My Pakistani butcher on Atlantic Avenue is a different place from Los Paisanos on Smith. Bare bones as opposed to crown roast with frills. And the prices are very different, too. Here you find freshly slaughtered (so not not aged at all) lamb - as well as goat, which I've never investigated, veal and chicken. Not investigated, either. But all you see in the display case is lamb. Lamb. Lamb. Lamb. For a South African, the lambless American scene can be a bit of a shock. To us lamb is like potatoes. It goes with everything. And the price of lamb, when you find it, is more of a shock.
But a few years ago my friend Pierre Reveillez, a Frenchman who ran the wonderful little Le Kiosk on 1st and 1st before the city raised his rent, told me about the Halal butchery on Atlantic. He bought chops and merguez sausage here for a yearly party he threw at Le Kiosk for his customers and employees (the latter with whom he split his profits, incidentally).

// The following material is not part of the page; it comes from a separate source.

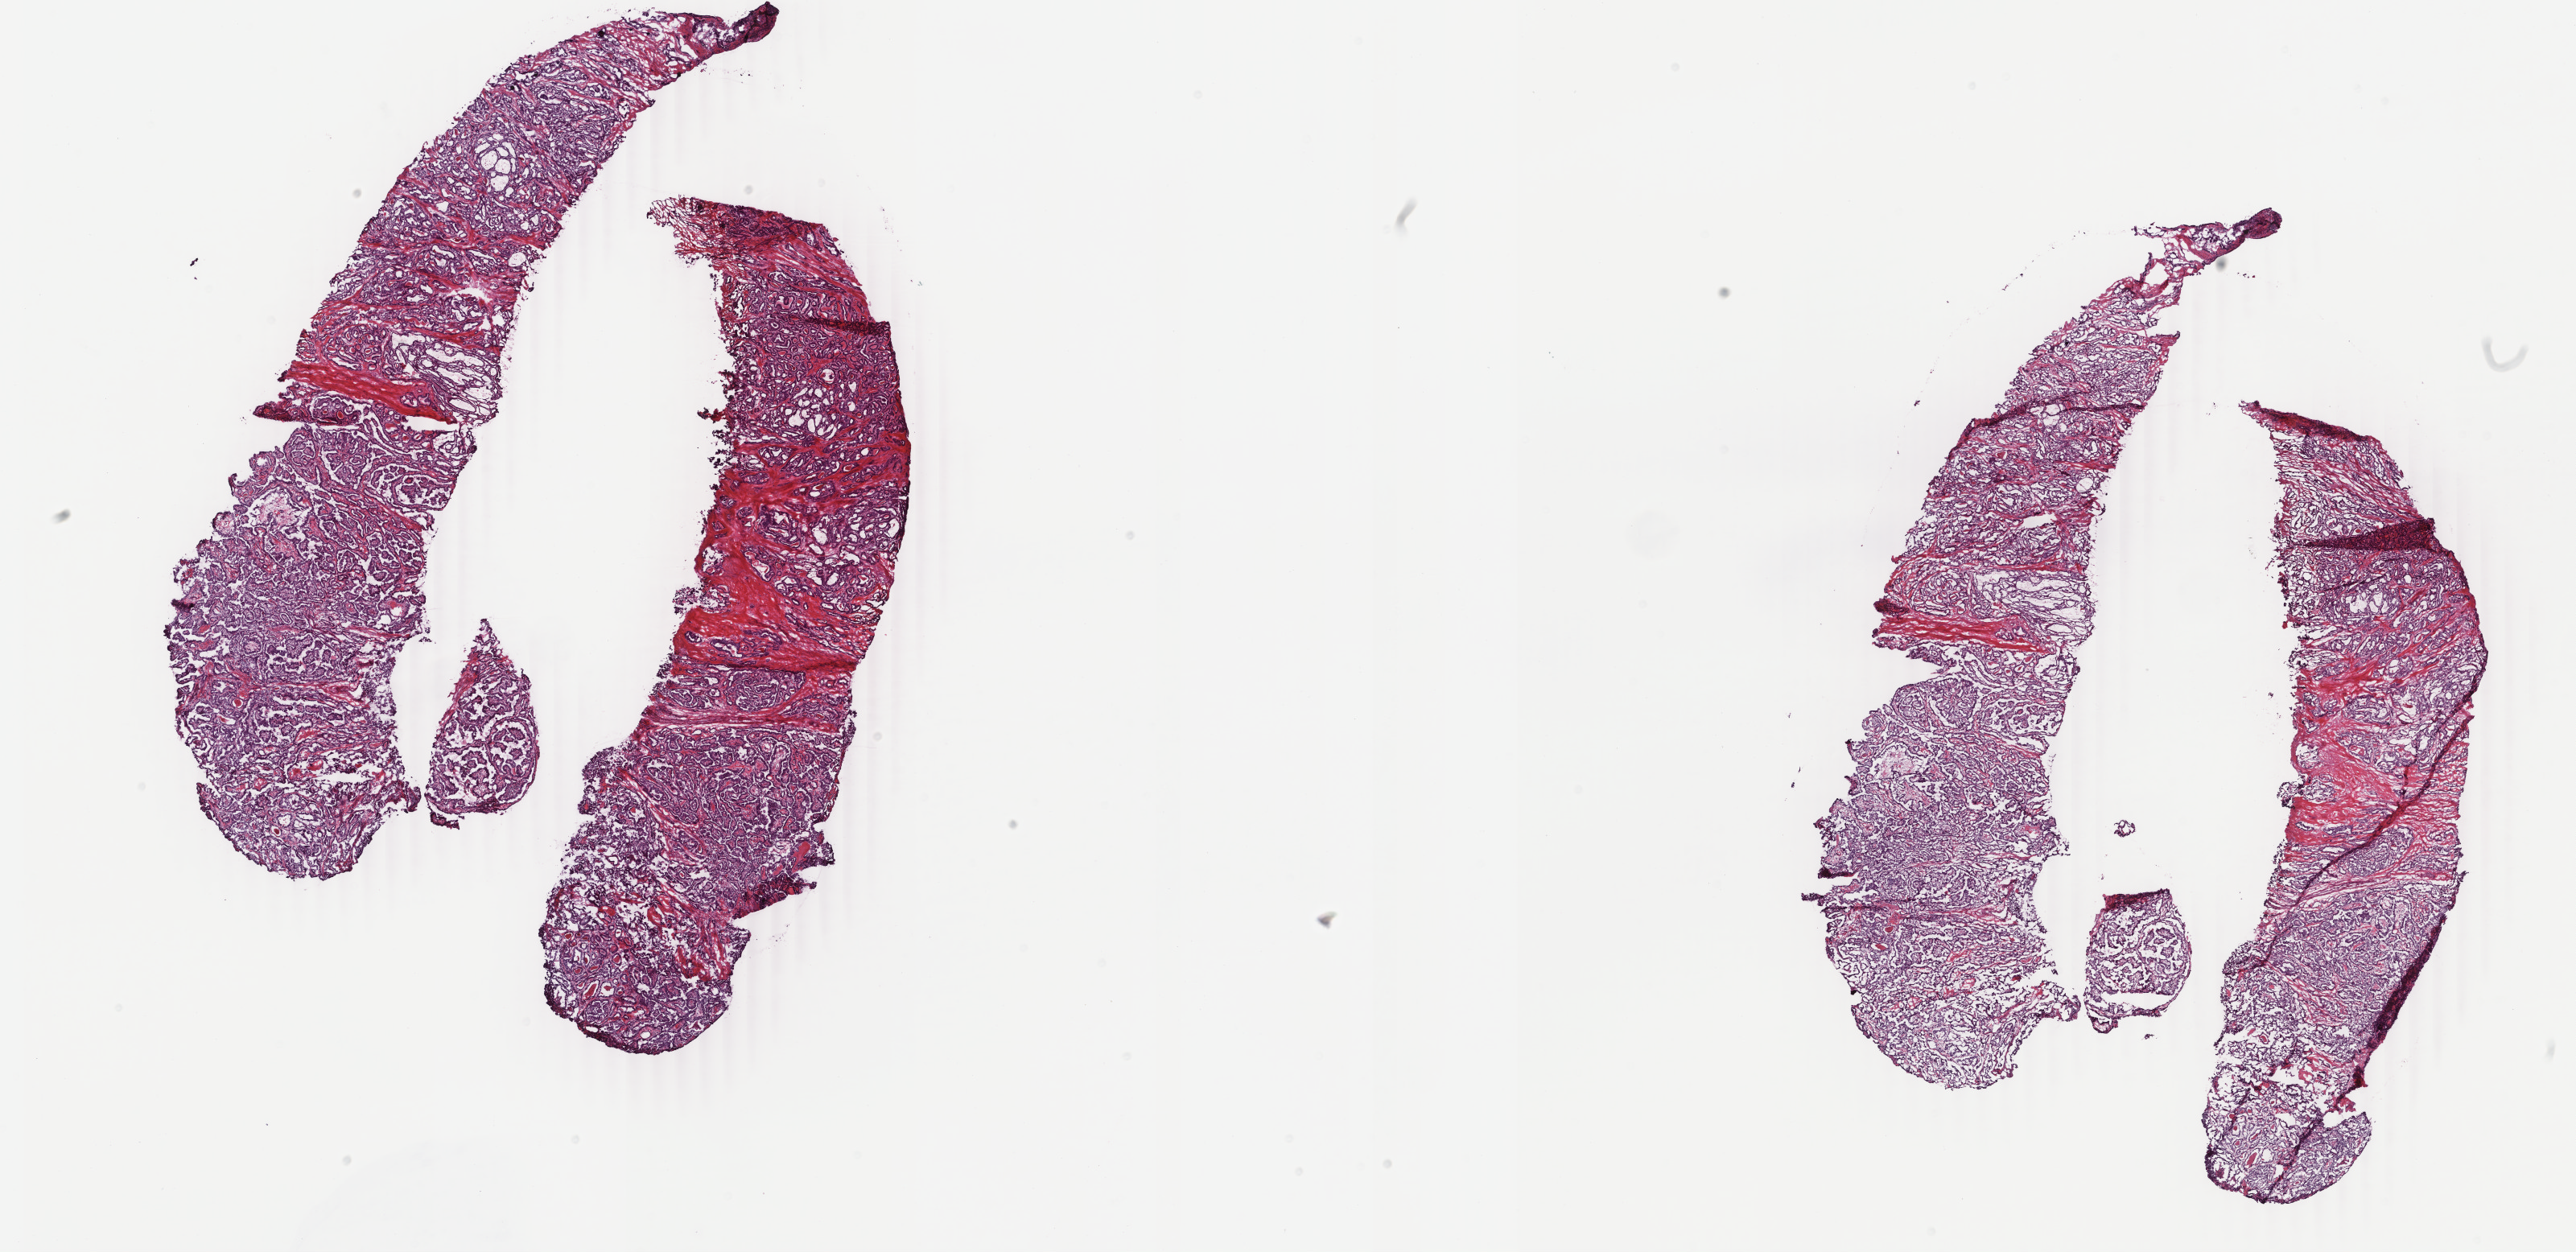
Whole-slide histology image, H&E-stained, shown as a low-resolution overview of the whole scanned area (about 25.5 x 12.4 mm, acquisition: 40x scan); frozen section from the top of the tissue portion; thyroid, primary tumour sample. Female, age 52 years at initial diagnosis. Slide review estimates, as recorded: tumour cells 100%, tumour nuclei 75%, normal cells 0%, stromal cells 0%, necrosis 0%. Inflammatory infiltration, as recorded: lymphocyte infiltration 0%, monocyte infiltration 0%, neutrophil infiltration 0%.
AJCC pathologic stage: III (7th edition). Lymph nodes positive (case pathology): 0 of 1 examined. Pathologic diagnosis: Papillary adenocarcinoma, NOS (thyroid gland).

Now I shop there once a month or so, sometimes more often, and have yet to see another Infidel doing the same. I like to buy lamb ribs, a staple in South African supermarkets, and impossible to find here. He thinks I'm odd, but cuts them up dutifully and off I go with a little black plastic bag for about $5.
Sometimes a whole lamb is wheeled in, in a red plastic shopping trolley. I notice that while I stand behind the counter, his Muslim customers stand beside him while he cuts up the meat.
So I bought a little leg of lamb, 3lbs or so for $15. I had him debone it (he cut the bones and their meat into nice little chunks for me - at some stage I'll cook dolmades over them) and took it home where I rubbed some creamy Greek yoghurt into it with three finely chopped garlic cloves and about 4 sprigs of terrace oregano, chopped. Salt. It sat for a few hours in the fridge, and then I put it under a blistering broiler for maybe 8-10 minutes a side. Then it rested. Like God.